[Dataset entries]
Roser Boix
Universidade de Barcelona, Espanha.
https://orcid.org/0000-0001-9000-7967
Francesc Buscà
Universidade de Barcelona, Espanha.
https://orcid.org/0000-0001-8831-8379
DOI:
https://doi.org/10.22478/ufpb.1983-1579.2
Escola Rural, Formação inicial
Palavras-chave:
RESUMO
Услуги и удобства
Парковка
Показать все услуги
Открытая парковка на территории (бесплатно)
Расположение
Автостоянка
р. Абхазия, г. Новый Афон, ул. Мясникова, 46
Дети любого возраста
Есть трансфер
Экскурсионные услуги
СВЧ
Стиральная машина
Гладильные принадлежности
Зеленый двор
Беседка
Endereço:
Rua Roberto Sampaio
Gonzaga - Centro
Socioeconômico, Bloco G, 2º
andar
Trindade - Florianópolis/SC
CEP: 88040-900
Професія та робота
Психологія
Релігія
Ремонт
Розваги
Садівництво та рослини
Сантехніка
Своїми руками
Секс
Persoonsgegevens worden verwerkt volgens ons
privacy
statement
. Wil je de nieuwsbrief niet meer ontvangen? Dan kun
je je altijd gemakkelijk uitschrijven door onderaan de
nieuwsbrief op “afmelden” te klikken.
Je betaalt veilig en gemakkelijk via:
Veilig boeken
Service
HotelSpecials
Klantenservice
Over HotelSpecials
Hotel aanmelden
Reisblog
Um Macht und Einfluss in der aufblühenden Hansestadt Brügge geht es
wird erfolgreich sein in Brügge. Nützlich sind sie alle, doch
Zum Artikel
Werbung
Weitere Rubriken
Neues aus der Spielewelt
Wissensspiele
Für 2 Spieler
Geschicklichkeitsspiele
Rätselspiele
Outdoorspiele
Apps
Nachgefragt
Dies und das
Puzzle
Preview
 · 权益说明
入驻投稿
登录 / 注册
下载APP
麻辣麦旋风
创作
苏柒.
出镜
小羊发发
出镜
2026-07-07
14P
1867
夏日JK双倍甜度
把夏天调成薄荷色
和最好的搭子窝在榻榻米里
* * *
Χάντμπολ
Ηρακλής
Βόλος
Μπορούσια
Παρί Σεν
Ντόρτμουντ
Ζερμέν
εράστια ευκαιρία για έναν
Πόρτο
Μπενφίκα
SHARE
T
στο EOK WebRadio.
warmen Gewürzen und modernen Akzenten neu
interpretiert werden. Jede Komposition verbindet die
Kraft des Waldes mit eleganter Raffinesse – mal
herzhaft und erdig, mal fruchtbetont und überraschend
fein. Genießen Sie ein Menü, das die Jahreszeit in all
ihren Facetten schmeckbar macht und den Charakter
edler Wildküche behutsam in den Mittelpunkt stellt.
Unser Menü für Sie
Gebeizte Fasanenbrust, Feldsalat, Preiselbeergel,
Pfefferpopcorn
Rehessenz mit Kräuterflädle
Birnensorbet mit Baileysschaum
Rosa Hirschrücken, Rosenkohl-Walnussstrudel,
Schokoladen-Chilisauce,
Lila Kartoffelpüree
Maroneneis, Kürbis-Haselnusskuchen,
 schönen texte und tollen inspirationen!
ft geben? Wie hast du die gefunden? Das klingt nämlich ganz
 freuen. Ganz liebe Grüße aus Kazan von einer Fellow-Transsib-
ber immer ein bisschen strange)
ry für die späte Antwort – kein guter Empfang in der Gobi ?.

◆ **What the task asks**: Extract every line from the items above that contains the word "gemakkelijk".

◆ **Answer to the problem**:
je je altijd gemakkelijk uitschrijven door onderaan de
Je betaalt veilig en gemakkelijk via:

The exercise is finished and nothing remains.